22. Remains of the Day by Kazuo Ishiguro ★★
Wow. I can better express myself for having read this. And need to for having read this. The film will likely be on BBC at some point and I’ve my eyes peeled. Hopkins, Thompson and Reeves are superb casting choices and I hope it lives up to my imagination.
23. The Wee Free Men by Terry Pratchett (Re-read)
Tiffany Aching beats up some nasty elves and gets ready to be the new Granny without becoming the new Granny.
24. A Hatful of Sky by Terry Pratchett (Re-read)
Tiffany Aching shares her head with Dr. Bustle and is now better at pub quizzes.
25. Wintersmith by Terry Pratchett (Re-read)
Tiffany Aching kisses an elemental not called Swamp Thing but who may be as powerful.
26. I Shall Wear Midnight by Terry Pratchett
Tiffany Aching jumps over the fire and the Cunning Man doesn’t. Poor choice by one of them.
The Tiffany book that plays closest to our current times with the incipient anti-vax movement and the “pay nurses, hang paedos” crowd.
27. The Shepherd’s Crown by Terry Pratchett (Re-read)
The One Where Granny Dies. The one where Tiffany doesn’t become Granny. The one where Terry writes “The End”. And the one where the author description plate says “Terry Pratchett was”.

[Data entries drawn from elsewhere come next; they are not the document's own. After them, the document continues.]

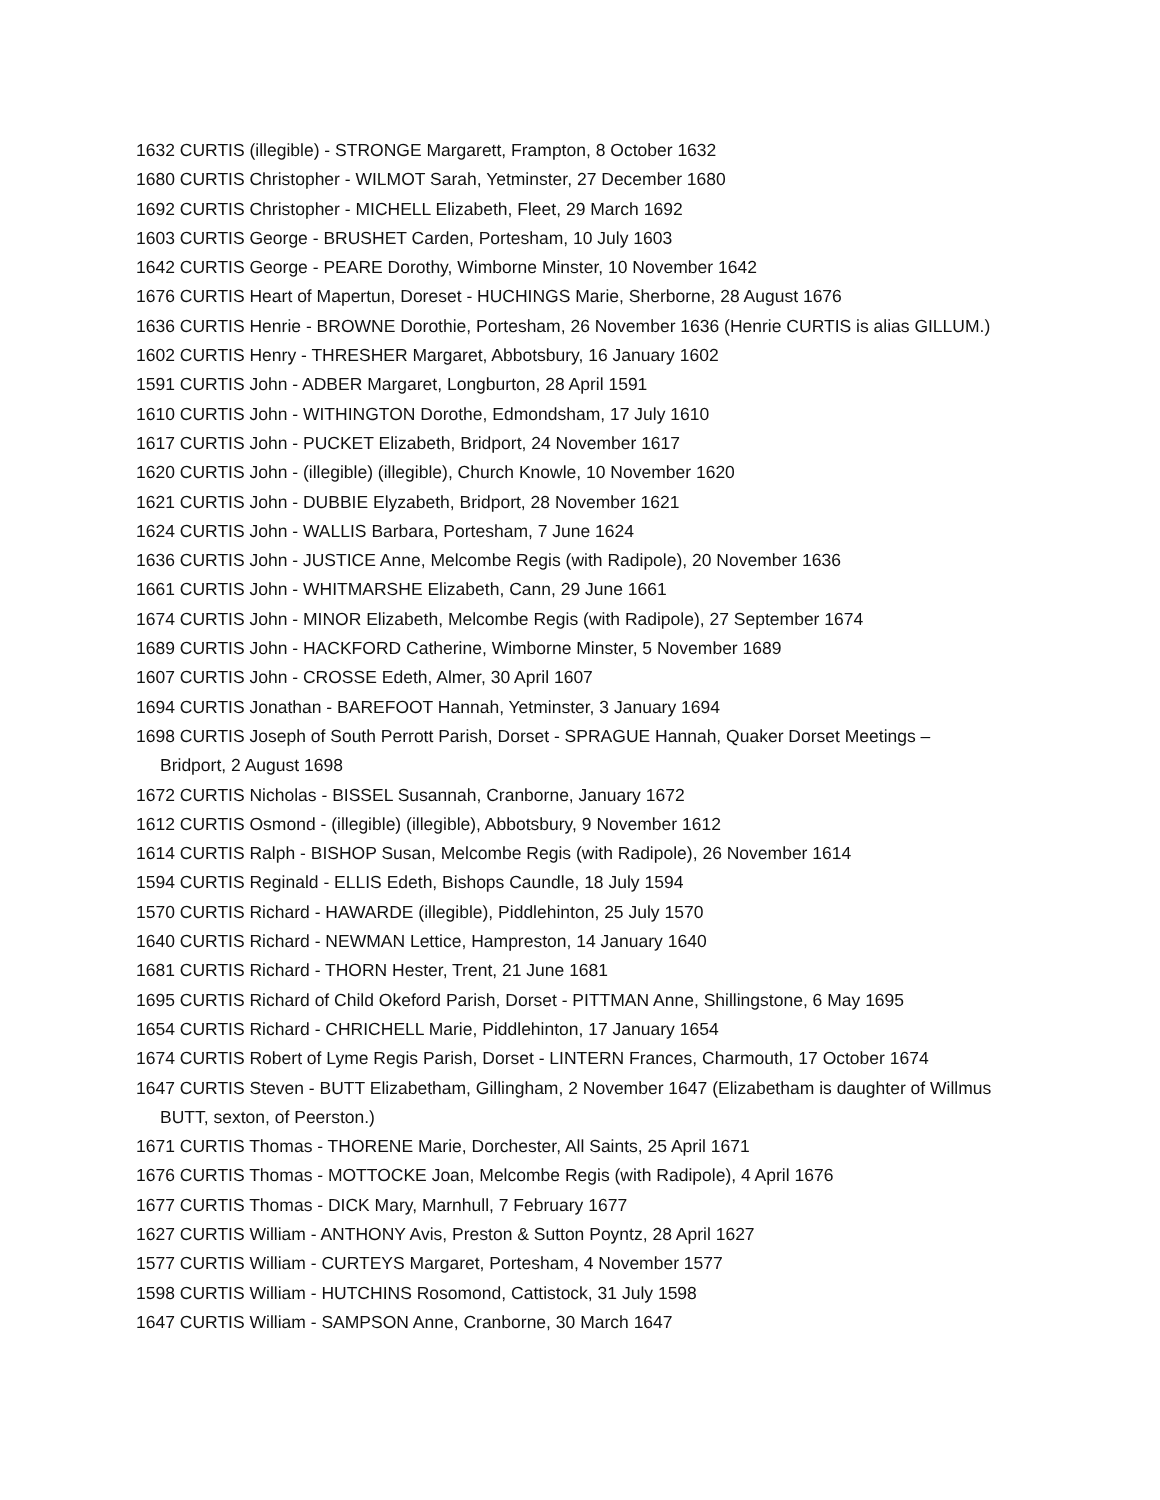1632 CURTIS (illegible) - STRONGE Margarett, Frampton, 8 October 1632
1680 CURTIS Christopher - WILMOT Sarah, Yetminster, 27 December 1680
1692 CURTIS Christopher - MICHELL Elizabeth, Fleet, 29 March 1692
1603 CURTIS George - BRUSHET Carden, Portesham, 10 July 1603
1642 CURTIS George - PEARE Dorothy, Wimborne Minster, 10 November 1642
1676 CURTIS Heart of Mapertun, Doreset - HUCHINGS Marie, Sherborne, 28 August 1676
1636 CURTIS Henrie - BROWNE Dorothie, Portesham, 26 November 1636 (Henrie CURTIS is alias GILLUM.)
1602 CURTIS Henry - THRESHER Margaret, Abbotsbury, 16 January 1602
1591 CURTIS John - ADBER Margaret, Longburton, 28 April 1591
1610 CURTIS John - WITHINGTON Dorothe, Edmondsham, 17 July 1610
1617 CURTIS John - PUCKET Elizabeth, Bridport, 24 November 1617
1620 CURTIS John - (illegible) (illegible), Church Knowle, 10 November 1620
1621 CURTIS John - DUBBIE Elyzabeth, Bridport, 28 November 1621
1624 CURTIS John - WALLIS Barbara, Portesham, 7 June 1624
1636 CURTIS John - JUSTICE Anne, Melcombe Regis (with Radipole), 20 November 1636
1661 CURTIS John - WHITMARSHE Elizabeth, Cann, 29 June 1661
1674 CURTIS John - MINOR Elizabeth, Melcombe Regis (with Radipole), 27 September 1674
1689 CURTIS John - HACKFORD Catherine, Wimborne Minster, 5 November 1689
1607 CURTIS John - CROSSE Edeth, Almer, 30 April 1607
1694 CURTIS Jonathan - BAREFOOT Hannah, Yetminster, 3 January 1694
1698 CURTIS Joseph of South Perrott Parish, Dorset - SPRAGUE Hannah, Quaker Dorset Meetings – Bridport, 2 August 1698
1672 CURTIS Nicholas - BISSEL Susannah, Cranborne, January 1672
1612 CURTIS Osmond - (illegible) (illegible), Abbotsbury, 9 November 1612
1614 CURTIS Ralph - BISHOP Susan, Melcombe Regis (with Radipole), 26 November 1614
1594 CURTIS Reginald - ELLIS Edeth, Bishops Caundle, 18 July 1594
1570 CURTIS Richard - HAWARDE (illegible), Piddlehinton, 25 July 1570
1640 CURTIS Richard - NEWMAN Lettice, Hampreston, 14 January 1640
1681 CURTIS Richard - THORN Hester, Trent, 21 June 1681
1695 CURTIS Richard of Child Okeford Parish, Dorset - PITTMAN Anne, Shillingstone, 6 May 1695
1654 CURTIS Richard - CHRICHELL Marie, Piddlehinton, 17 January 1654
1674 CURTIS Robert of Lyme Regis Parish, Dorset - LINTERN Frances, Charmouth, 17 October 1674
1647 CURTIS Steven - BUTT Elizabetham, Gillingham, 2 November 1647 (Elizabetham is daughter of Willmus BUTT, sexton, of Peerston.)
1671 CURTIS Thomas - THORENE Marie, Dorchester, All Saints, 25 April 1671
1676 CURTIS Thomas - MOTTOCKE Joan, Melcombe Regis (with Radipole), 4 April 1676
1677 CURTIS Thomas - DICK Mary, Marnhull, 7 February 1677
1627 CURTIS William - ANTHONY Avis, Preston & Sutton Poyntz, 28 April 1627
1577 CURTIS William - CURTEYS Margaret, Portesham, 4 November 1577
1598 CURTIS William - HUTCHINS Rosomond, Cattistock, 31 July 1598
1647 CURTIS William - SAMPSON Anne, Cranborne, 30 March 1647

28. Giovanni’s Room by James Baldwin ★
Semi-autobiographical raging at the injustice of the world from an only moderately likeable narrator. Baldwin. We were lucky to have him.
29. Klara and the Sun by Kazuo Ishiguro ★
Not as good as Remains of the Day (few are), but still so delicate, caring and deep.
30. The Circle by Dave Eggers
This reads like Eggers got bored during a Silicon Valley Keynote and recast the personalities on stage as deep sea creatures and enjoyed himself so much that he turned it into a book. Granted, I’ve never been to California and it may be that the myopia of the characters is observant and true, but even from my privileged world view, many of the book’s central characters’ arguments fall down with the merest puff of a breeze.
I can forgive the ingénue narrator—a perfectly acceptable trope—but the supporting characters are drawn from too narrow a slice of life for the book to raise above moderate. In a USA where ~1/3 of the population don’t have a Facebook account, I can’t not imagine greater resistance than just that of an artisanal (it’s important that he’s creative; but in a homely, hand-crafted way. Don’t contrast Elite with Elite) furniture maker.
31. Light Perpetual by Francis Spufford ★
Our Friends in the South
Caroline Crampton bought a set of pens explicitly because Francis Spufford uses them. She follows up the turquoise-coloured anecdote with a list of recommended books. The library had none of them. But it did have this. If the rest of his output is this good, I’m in for the haul. If you want the full middle-aged-Dad-musing-on-the-meaning-of-existence experience, read this, coupled with Ocean at the End of the Lane.
32. The Variable Man by Philip K Dick
Solid 50s pulp. Rhymes with Foundation, but it’s smaller scope and aims have dated it less. It is still “Old man yells at cloud” in it’s outlook: weren’t people just better back in the day, eh? Not like the kids these days, trapped in their Cold War and not knowing how to build stuff.
33. Jonathan Strange & Mr Norrell by Susanna Clarke
I think I’d get a better time-to-reward ratio from watching the TV miniseries. There’s not much exploration of the characters inner worlds that would be lost in watching actors do their thing.
It’s likely a case of fiction being a context rich genre. I don’t have the context for much of the philosophy being sent up, so the subtle points and jabs are too dull to reach me.